(Source data Opens)
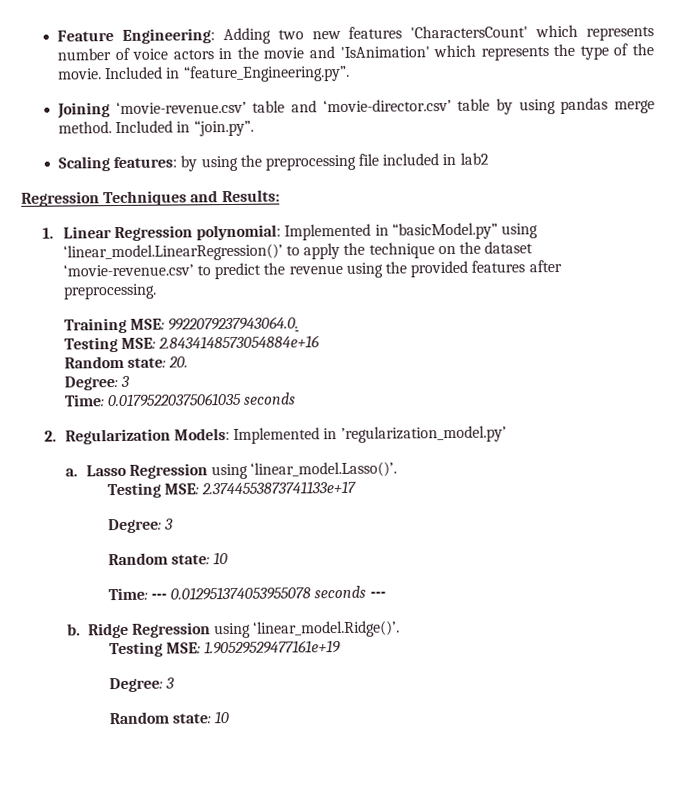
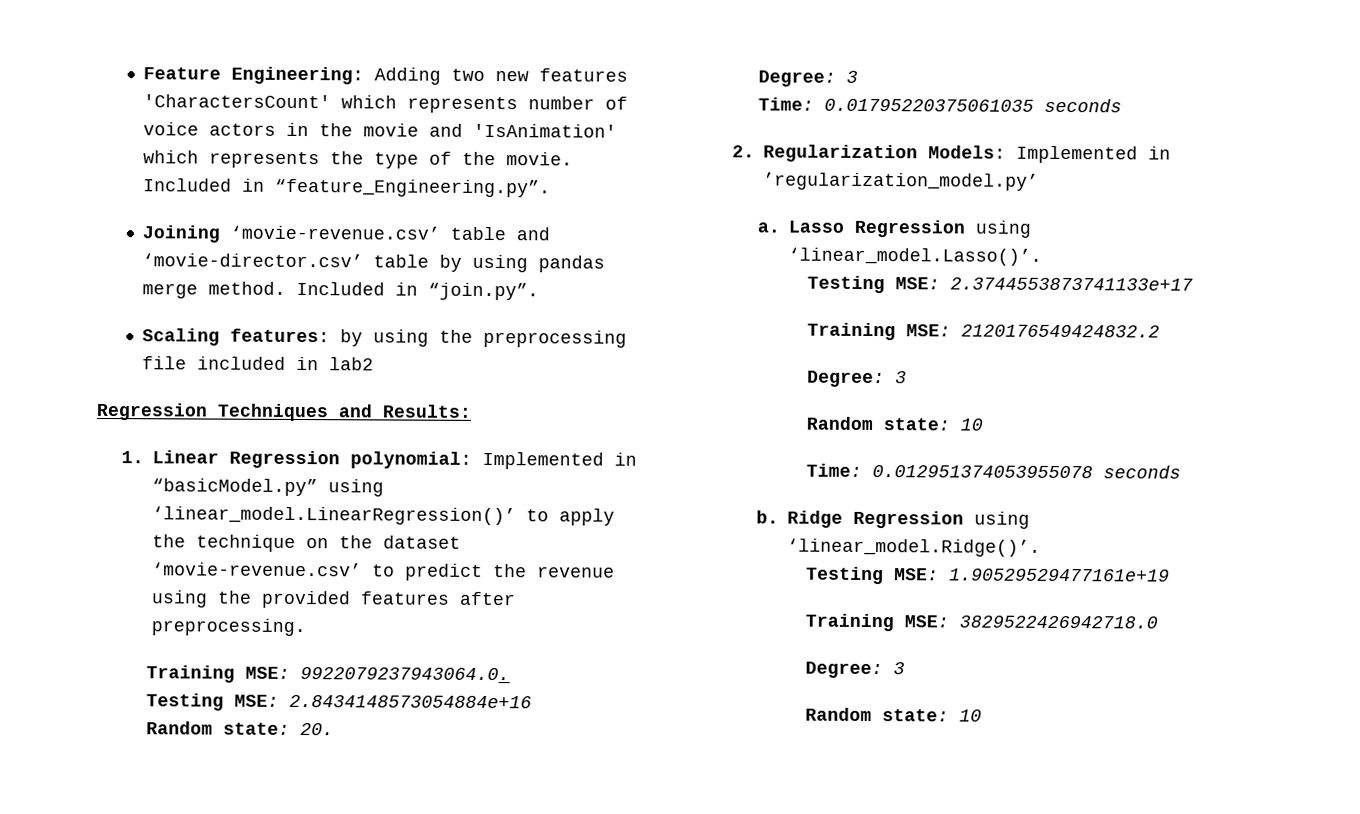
(357, 487) none -> [807,322,1161,341] // Training MSE: 2120176549424832.2
[150,593,167,600] --- -> (863, 470) none
[369,591,386,598] --- -> (1182, 472) none
(342, 647) none -> [805,613,1159,632] // Training MSE: 3829522426942718.0

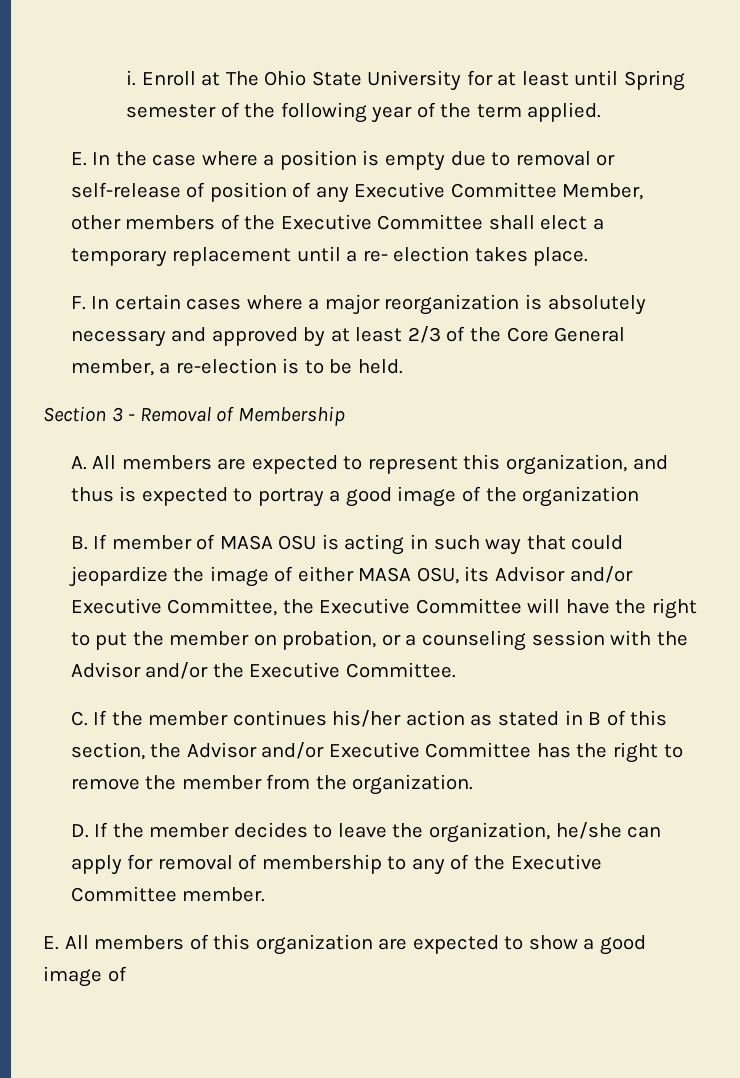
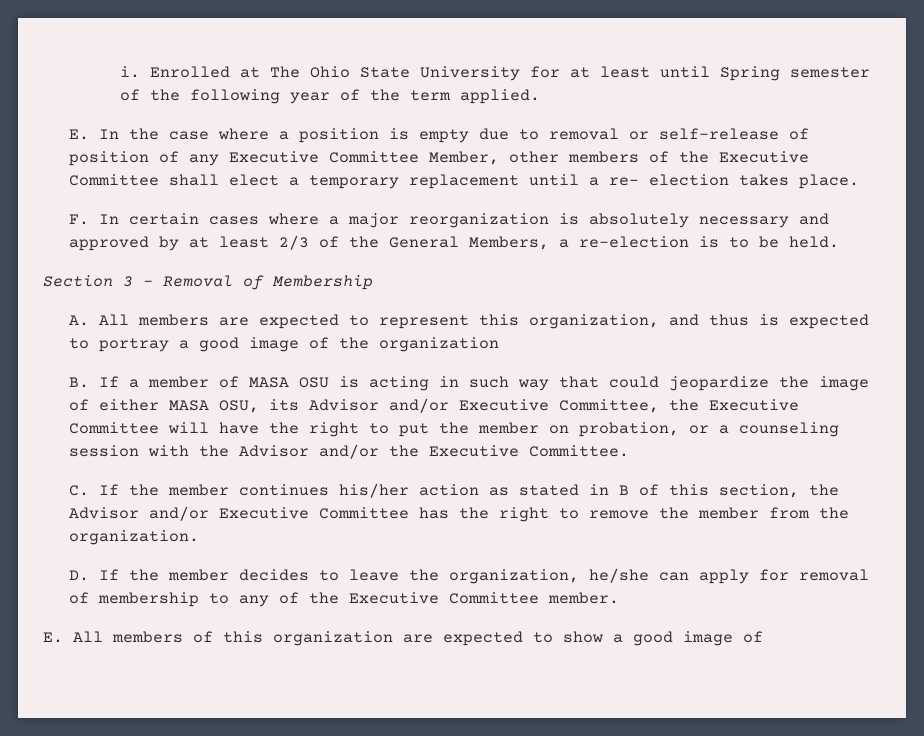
[141,71,196,86] Enroll -> [149,66,230,78] Enrolled
[506,327,626,342] [70,359,154,376] Core General member, -> [388,236,549,250] General Members,
(108, 541) none -> [128,379,139,388] a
(Source data Closes)
What this task involves
Output every line of the records above unchanged, and keep the pictures out.

Exercise solution
(357, 487) none -> [807,322,1161,341] // Training MSE: 2120176549424832.2
[150,593,167,600] --- -> (863, 470) none
[369,591,386,598] --- -> (1182, 472) none
(342, 647) none -> [805,613,1159,632] // Training MSE: 3829522426942718.0

[141,71,196,86] Enroll -> [149,66,230,78] Enrolled
[506,327,626,342] [70,359,154,376] Core General member, -> [388,236,549,250] General Members,
(108, 541) none -> [128,379,139,388] a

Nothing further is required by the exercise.